The one line to carry out of this rung is older than you'd think: the map is not the territory. A model is a stand-in, not the real thing — and because it dropped stuff back in rung 1, it is guaranteed to be wrong somewhere. That's fine. A wrong-somewhere model is still brilliant. The danger is forgetting it's a model and over-trusting it past the point where it breaks.
Trap One: Mistaking the Model for Reality
This is the big one. The globe is not the Earth; the particle diagram is not matter; the equation is not the ball. People slide into talking as if the model is the thing, and then they trust details the model never actually got right. When you catch yourself defending a feature of the model, stop and ask: is that true of the real thing, or just an artefact of how we drew it?

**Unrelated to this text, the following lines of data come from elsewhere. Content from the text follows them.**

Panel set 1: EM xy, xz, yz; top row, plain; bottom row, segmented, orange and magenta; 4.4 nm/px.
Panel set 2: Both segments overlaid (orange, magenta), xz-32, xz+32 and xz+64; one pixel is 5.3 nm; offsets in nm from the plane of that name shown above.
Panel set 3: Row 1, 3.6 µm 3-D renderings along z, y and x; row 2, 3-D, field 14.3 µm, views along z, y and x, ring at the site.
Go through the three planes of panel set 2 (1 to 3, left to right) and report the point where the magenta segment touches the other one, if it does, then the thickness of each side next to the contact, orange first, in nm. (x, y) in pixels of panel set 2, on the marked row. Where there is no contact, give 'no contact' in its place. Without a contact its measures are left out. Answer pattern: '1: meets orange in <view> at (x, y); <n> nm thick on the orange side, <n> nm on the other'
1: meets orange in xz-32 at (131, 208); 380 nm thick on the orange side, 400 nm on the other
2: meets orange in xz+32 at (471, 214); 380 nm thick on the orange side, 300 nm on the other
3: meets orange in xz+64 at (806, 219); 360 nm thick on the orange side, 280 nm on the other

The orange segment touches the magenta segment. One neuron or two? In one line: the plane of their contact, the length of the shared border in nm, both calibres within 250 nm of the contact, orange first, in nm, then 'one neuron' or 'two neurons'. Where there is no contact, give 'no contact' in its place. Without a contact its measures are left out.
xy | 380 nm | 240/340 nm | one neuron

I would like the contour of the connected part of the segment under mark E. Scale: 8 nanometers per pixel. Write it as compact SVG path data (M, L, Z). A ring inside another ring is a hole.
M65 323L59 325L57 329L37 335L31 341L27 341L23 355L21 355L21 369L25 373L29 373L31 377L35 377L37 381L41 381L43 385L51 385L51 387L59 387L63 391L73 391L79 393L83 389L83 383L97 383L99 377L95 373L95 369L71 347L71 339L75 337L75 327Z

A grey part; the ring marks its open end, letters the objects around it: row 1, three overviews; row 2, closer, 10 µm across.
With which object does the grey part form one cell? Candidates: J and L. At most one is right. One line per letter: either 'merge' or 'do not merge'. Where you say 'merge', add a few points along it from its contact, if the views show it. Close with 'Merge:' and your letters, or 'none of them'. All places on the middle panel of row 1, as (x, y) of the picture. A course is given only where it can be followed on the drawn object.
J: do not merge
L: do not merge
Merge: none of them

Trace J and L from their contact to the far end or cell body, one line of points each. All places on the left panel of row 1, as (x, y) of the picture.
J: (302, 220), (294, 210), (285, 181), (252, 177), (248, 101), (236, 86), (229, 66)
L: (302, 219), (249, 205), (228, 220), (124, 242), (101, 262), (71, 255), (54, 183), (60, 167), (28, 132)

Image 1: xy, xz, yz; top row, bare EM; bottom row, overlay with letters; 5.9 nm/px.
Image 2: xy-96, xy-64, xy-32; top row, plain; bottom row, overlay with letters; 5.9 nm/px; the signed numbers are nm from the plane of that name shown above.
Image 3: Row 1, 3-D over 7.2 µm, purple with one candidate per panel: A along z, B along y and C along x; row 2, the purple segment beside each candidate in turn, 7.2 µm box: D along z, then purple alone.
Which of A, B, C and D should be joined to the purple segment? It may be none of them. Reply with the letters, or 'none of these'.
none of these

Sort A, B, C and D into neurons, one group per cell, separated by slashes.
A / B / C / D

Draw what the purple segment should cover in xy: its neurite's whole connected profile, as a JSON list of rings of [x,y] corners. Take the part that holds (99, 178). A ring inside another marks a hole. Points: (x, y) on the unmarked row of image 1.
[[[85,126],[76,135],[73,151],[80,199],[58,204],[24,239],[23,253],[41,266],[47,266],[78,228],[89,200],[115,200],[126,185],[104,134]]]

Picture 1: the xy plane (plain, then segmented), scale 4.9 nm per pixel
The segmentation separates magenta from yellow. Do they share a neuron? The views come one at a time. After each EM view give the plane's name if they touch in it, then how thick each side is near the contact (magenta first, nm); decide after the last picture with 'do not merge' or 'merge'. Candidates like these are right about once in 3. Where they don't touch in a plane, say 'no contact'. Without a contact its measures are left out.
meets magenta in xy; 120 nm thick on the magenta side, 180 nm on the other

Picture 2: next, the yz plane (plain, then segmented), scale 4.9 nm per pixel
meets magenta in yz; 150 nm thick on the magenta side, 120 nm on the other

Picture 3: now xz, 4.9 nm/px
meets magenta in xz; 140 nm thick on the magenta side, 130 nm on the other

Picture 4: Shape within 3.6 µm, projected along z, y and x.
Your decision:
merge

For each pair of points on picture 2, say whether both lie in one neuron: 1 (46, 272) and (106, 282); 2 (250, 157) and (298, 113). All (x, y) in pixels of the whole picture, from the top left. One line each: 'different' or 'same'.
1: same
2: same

Trap Two: the Map That Lies About Size
A flat world map has to peel a round Earth onto a rectangle, and something has to give. On the common one, the bits near the poles get stretched horribly — Greenland looks about the size of Africa, when really Africa is fourteen times bigger. The map is genuinely useful for "which way is north" and useless for "compare these countries' sizes". Same model, brilliant for one job, a liar for another. That's the lesson: a model's wrongness depends on what you ask of it.
Trap Three: the Atom That Isn't a Tiny Solar System
The shell model of the atom — a nucleus with electrons whizzing round it in neat rings, like planets round the sun — is a fantastic teaching picture. It is also not literally true. Electrons don't sit in tidy circular orbits; they live in fuzzy clouds of "probably-here", and the real maths is far stranger. The shell model keeps "how many electrons and roughly how grouped" and quietly drops the truth about where they are. Lean on it to count electrons: great. Lean on it to picture an electron as a little planet on a track: you've walked off the edge of what it can do.
And the Quiet One: a Model Is Only as Good as What Went In
A computer model that predicts the weather, or a population, runs on the numbers and rules we feed it. Feed it dodgy data or leave out something that matters, and it will hand back a confident, tidy, wrong answer. The model isn't lying — it's faithfully working out the consequences of what we told it. "Garbage in, garbage out" is the whole warning: a beautiful simulation built on bad assumptions is still bad.